Consumer transactions: nothing contained herein is intended to nor will it derogate from or exclude a consumer’s rights whether under the Sale of Goods Act 1979 or the unfair contract terms 1977 or at Common Law or otherwise which rights are preserved throughout.

  1. SUBJECT to the above statement all contracts for the supply of goods by the seller Holborne Group ltd. (thereafter referred to as “The Seller”) are made subject to the Conditions of Sale set out herein. No term, condition, or standard of performance is to be implied or incorporated into the contract by reference to any standard or printed terms or conditions or to any course of dealings referred to by on behalf of the buyer.
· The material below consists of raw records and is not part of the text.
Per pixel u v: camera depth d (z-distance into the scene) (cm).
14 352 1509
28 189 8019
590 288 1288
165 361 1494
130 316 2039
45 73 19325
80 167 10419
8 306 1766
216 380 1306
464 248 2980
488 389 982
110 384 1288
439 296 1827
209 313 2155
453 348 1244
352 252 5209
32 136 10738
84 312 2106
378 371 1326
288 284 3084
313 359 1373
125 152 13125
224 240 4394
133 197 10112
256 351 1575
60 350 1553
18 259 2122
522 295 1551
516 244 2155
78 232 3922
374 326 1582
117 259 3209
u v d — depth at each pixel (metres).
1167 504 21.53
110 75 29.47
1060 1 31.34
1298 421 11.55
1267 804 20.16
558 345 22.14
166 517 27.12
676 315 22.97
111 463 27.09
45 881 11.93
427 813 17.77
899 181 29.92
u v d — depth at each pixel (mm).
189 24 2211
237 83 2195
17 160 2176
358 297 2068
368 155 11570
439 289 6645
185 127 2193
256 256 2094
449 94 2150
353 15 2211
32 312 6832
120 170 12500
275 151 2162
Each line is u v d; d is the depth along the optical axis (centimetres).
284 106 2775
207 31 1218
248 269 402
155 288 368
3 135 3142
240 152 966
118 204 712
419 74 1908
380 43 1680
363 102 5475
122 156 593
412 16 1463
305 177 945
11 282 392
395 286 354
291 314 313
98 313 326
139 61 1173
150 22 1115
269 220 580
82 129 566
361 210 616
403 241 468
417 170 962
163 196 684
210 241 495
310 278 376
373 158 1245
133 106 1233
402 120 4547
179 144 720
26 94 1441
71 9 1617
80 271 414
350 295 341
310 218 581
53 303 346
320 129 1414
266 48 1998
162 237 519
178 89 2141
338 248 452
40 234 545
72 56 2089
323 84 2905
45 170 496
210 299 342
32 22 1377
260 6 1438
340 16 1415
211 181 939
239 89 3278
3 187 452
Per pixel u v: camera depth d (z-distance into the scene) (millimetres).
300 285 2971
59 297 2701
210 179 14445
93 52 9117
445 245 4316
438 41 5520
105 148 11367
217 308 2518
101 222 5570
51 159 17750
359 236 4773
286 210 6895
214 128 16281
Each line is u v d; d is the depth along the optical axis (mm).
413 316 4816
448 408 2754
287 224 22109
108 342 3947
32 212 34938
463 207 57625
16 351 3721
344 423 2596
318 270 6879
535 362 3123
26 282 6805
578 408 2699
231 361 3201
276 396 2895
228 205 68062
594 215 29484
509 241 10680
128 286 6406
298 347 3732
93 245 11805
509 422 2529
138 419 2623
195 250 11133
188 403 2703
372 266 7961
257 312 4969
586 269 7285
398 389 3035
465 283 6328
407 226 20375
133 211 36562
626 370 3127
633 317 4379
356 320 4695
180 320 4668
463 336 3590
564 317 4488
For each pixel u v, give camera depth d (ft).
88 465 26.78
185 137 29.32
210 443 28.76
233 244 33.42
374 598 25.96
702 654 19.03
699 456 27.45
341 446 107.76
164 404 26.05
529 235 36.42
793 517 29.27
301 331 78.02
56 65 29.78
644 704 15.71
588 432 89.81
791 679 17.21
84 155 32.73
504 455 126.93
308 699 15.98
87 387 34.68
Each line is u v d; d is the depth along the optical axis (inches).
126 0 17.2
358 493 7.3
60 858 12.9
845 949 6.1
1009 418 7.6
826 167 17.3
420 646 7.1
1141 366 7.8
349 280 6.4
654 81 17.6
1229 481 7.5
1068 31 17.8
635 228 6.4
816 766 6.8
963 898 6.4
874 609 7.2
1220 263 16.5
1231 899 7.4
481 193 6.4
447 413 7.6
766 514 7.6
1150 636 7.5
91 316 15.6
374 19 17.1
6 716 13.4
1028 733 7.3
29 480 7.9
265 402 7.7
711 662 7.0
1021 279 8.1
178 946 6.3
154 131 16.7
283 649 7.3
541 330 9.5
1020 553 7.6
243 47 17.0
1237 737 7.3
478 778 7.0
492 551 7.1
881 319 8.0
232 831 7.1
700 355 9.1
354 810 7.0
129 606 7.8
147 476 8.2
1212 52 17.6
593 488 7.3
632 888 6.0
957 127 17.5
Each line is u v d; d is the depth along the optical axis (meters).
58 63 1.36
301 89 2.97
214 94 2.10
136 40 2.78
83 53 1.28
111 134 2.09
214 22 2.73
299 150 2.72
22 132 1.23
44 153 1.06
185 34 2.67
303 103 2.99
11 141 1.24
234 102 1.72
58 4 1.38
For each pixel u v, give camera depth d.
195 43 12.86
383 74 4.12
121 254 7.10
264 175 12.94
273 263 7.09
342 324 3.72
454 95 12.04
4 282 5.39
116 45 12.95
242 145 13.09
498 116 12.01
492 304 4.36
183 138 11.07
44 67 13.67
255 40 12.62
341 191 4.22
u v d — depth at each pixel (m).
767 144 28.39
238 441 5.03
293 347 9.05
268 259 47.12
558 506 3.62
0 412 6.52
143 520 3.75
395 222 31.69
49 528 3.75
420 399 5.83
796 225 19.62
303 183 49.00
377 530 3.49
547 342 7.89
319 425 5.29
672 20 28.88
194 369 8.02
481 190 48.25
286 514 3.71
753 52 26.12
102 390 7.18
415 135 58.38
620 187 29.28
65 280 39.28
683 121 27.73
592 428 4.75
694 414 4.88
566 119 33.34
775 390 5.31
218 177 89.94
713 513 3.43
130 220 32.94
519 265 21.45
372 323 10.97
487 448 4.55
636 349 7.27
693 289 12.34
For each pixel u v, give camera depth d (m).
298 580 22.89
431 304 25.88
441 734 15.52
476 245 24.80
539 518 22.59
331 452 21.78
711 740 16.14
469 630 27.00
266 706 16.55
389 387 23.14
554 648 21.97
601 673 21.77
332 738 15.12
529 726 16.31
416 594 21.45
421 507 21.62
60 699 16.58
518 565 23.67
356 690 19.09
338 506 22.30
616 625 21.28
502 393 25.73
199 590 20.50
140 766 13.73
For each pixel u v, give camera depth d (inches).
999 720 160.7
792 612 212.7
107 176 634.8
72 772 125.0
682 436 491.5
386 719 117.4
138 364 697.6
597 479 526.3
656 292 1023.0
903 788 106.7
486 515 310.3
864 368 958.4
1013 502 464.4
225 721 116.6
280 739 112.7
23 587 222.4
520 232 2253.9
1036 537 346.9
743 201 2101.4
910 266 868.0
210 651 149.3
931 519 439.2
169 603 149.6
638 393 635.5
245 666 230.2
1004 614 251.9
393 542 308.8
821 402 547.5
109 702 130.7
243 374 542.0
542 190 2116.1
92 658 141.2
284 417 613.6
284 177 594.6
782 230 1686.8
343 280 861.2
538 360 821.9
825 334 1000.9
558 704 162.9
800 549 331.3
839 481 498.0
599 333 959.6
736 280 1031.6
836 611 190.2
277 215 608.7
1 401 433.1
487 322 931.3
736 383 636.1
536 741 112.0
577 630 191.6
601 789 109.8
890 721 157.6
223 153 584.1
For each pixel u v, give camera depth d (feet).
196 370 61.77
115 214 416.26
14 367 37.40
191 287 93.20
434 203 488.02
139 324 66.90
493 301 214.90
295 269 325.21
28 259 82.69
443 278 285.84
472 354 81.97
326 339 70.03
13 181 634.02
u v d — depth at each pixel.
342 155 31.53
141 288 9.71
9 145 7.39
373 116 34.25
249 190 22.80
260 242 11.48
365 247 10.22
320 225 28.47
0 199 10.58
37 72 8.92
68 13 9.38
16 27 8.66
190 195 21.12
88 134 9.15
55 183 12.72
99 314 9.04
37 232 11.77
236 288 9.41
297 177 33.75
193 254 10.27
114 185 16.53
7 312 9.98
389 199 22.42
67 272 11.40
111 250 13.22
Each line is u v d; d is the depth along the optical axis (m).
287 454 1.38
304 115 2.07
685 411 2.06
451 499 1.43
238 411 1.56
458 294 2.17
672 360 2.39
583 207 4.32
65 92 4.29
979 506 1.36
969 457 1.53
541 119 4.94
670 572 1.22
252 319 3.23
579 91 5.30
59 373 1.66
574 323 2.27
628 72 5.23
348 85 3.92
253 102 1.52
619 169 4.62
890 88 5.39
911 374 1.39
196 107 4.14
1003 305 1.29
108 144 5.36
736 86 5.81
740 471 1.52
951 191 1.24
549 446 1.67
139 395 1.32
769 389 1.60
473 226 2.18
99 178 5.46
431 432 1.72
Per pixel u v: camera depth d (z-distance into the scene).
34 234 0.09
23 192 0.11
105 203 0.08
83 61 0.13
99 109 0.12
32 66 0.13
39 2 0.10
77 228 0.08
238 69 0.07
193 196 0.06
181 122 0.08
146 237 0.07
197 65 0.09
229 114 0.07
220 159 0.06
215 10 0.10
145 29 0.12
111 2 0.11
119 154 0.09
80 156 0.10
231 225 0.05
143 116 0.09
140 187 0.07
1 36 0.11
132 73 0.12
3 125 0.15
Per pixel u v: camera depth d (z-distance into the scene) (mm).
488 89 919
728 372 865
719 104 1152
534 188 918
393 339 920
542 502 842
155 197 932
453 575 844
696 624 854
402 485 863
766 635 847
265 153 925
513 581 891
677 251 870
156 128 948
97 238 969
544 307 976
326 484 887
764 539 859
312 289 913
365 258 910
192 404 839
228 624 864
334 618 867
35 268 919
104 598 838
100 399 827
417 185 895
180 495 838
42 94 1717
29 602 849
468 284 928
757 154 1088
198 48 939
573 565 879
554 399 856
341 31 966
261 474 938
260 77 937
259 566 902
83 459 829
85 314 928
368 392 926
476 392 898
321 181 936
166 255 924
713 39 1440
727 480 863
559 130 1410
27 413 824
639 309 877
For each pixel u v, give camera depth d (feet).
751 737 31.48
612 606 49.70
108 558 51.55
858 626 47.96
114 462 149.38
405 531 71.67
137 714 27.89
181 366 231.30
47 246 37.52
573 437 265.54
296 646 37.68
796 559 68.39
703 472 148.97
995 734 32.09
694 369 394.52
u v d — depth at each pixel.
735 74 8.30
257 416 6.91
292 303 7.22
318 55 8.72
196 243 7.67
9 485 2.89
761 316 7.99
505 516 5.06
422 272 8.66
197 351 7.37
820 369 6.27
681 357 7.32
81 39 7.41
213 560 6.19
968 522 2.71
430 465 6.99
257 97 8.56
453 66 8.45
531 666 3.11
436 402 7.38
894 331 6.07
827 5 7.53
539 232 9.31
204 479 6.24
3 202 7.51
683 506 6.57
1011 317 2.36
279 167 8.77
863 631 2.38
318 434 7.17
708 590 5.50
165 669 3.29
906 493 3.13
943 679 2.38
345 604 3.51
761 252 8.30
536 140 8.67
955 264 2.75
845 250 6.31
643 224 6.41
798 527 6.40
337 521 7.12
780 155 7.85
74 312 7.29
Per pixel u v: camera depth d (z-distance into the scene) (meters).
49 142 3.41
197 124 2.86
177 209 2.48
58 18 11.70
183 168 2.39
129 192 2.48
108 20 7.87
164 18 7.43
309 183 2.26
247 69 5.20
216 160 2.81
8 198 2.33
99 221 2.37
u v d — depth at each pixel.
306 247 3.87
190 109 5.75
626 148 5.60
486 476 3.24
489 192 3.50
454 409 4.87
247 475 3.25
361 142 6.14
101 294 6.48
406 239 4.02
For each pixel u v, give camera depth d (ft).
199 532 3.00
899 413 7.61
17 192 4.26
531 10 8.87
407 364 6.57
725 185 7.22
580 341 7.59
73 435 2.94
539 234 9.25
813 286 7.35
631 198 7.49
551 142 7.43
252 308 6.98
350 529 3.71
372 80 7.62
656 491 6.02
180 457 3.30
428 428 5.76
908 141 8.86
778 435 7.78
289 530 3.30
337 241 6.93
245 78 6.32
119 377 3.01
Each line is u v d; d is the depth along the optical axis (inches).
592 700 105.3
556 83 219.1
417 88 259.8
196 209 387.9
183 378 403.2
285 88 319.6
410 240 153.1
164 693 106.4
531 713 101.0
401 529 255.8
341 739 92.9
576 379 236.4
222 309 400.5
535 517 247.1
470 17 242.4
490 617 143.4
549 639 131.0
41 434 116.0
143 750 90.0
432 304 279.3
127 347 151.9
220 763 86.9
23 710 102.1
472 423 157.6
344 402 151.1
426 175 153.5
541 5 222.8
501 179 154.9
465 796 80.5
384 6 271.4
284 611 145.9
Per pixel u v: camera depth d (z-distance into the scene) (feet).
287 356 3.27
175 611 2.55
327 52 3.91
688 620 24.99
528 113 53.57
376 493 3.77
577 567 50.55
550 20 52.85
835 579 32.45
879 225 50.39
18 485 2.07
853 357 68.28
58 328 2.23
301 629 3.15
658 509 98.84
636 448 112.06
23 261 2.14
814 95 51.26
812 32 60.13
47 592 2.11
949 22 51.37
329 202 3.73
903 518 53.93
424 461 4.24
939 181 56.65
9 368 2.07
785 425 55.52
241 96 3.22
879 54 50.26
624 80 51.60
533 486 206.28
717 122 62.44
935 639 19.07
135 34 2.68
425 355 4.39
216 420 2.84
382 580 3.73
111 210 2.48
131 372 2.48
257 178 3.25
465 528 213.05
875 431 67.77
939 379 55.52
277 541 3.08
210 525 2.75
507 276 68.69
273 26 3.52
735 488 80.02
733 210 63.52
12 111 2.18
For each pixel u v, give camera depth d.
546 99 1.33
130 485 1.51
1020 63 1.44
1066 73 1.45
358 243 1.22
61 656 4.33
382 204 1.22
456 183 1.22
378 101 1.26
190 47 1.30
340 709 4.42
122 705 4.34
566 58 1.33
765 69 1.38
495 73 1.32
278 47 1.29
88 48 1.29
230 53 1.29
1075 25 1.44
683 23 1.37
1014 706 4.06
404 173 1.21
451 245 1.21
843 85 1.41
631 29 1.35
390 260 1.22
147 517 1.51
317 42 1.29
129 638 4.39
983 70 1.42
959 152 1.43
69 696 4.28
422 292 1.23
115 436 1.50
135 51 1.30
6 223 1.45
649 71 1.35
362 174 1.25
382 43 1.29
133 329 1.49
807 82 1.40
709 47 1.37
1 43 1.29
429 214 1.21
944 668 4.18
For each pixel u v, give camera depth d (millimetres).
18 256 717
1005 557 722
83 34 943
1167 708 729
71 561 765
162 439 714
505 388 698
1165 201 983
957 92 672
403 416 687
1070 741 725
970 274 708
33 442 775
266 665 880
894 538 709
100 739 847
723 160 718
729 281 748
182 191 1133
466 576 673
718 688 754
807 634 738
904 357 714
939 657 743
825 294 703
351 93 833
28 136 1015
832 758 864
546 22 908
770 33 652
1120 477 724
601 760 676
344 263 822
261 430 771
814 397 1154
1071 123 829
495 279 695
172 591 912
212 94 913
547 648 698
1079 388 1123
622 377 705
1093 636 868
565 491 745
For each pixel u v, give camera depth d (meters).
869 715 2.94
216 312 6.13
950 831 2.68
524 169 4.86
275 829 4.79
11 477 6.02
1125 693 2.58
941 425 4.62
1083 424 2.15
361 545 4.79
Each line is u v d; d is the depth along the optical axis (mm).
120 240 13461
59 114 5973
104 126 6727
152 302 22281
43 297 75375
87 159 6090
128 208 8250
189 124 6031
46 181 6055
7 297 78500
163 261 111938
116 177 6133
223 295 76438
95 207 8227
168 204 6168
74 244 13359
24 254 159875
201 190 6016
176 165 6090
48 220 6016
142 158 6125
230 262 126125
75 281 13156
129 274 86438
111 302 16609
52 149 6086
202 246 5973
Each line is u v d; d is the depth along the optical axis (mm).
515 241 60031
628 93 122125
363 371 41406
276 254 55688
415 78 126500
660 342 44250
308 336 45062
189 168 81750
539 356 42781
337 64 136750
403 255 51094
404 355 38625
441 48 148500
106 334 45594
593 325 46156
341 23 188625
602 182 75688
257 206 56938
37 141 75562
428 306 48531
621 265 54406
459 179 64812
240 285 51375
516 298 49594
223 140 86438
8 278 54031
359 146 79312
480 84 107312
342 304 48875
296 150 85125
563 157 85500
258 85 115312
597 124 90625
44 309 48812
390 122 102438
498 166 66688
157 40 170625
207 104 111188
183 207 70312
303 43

  2. DECRIPTION OF GOODS All drawings descriptive matter, weight, dimensions, volumes, specification, brochure, catalogues, price lists and all advertising matter are approximate and by way of identification only and are intended merely to present a general idea of the goods described therein and their use shall not in any circumstances render any sale a sale by description nor shall they form part of any contract.
  3. SAMPLES Any sample submitted or description given by the Sellers are only submitted or given as indicating the class or type of material concerned and no warranty or guarantee is given by the Sellers as to the size, colour, or quantity of the bulk of the goods other than they will comply with the appropriate British Standard Specification where applicable.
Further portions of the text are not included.